Hacking has been charged with murder, accused of shooting his wife after an
argument provoked by her discovery that he had been lying about his college
education and plans to enroll at a medical school. Prosecutors filed court
documents detailing Hacking's confession to the slaying, made to his
brothers when they visited him in a psychiatric ward.
With help from the security-camera company FutureTech, investigators have
started reviewing images taken by 16 motion-triggered video cameras at and
around the University of Utah Neuropsychiatric Institute, where Hacking
worked as an orderly.
Justin Harryman, a vice president of FutureTech, said it took police three
hours to methodically review images from just one of the cameras.
"It's hard to say if it's him," said Harryman, who refused to elaborate.
It was not immediately known what the person on tape was seen doing. Police
did not immediately return calls seeking comment.
The body of Lori Hacking, 27, a stockbroker's assistant, is believed buried
under tons of trash at a county landfill.
Her family placed an obituary in both Salt Lake City daily newspapers
Wednesda,y saying she "slipped into eternity" July 19. A memorial service is
scheduled Saturday.
The obituary describes Mark Hacking as Lori's high school sweetheart. The
couple were married Aug. 7, 1999.
Hacking, 28, told his brothers he shot Lori in the head as she lay sleeping,
then put the body and a .22-caliber firearm in separate trash bins AT about
2 a.m. July 19, according to court documents.

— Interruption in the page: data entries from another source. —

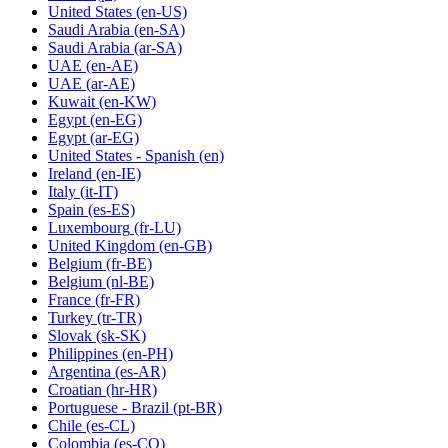
United States
(en-US)
Saudi Arabia
(en-SA)
Saudi Arabia
(ar-SA)
UAE
(en-AE)
UAE
(ar-AE)
Kuwait
(en-KW)
Egypt
(en-EG)
Egypt
(ar-EG)
United States - Spanish
(en)
Ireland
(en-IE)
Italy
(it-IT)
Spain
(es-ES)
Luxembourg
(fr-LU)
United Kingdom
(en-GB)
Belgium
(fr-BE)
Belgium
(nl-BE)
France
(fr-FR)
Turkey
(tr-TR)
Slovak
(sk-SK)
Philippines
(en-PH)
Argentina
(es-AR)
Croatian
(hr-HR)
Portuguese - Brazil
(pt-BR)
Chile
(es-CL)
Colombia
(es-CO)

He disposed of a mattress in another trash bin at a church, according to the
documents. Police found the mattress but they lack Lori's body, the murder
weapon, bed sheets and the mattress pillow top, which was cut off and may
have been used to wrap the body.
Detectives discovered Lori's car keys and wallet in a purse at her
apartment, even though her husband said she had driven her car to a city
park for an early morning jog.
Her car was found at the park, and police said the driver's seat and mirrors
had been adjusted for a large man. Lori Hacking, 5-foot-3 and barely 115
pounds, couldn't have reached the pedals or steering wheel in that seating
position, the documents say.
Police also said that after Hacking reported his wife missing, he went to a
store across town and bought a new mattress before going to the park to look
for her.
"The police from Day One suspected Mark and have conducted their
investigation as though he was the prime suspect," said Greg Skordas, a Salt
Lake defense lawyer and former chief deputy district attorney.
Authorities believe Lori Hacking was killed after confronting her husband
over his deceptions about his college education and plans to become a
doctor. The couple were packing for medical school where, she had apparently
just discovered, he wasn't enrolled.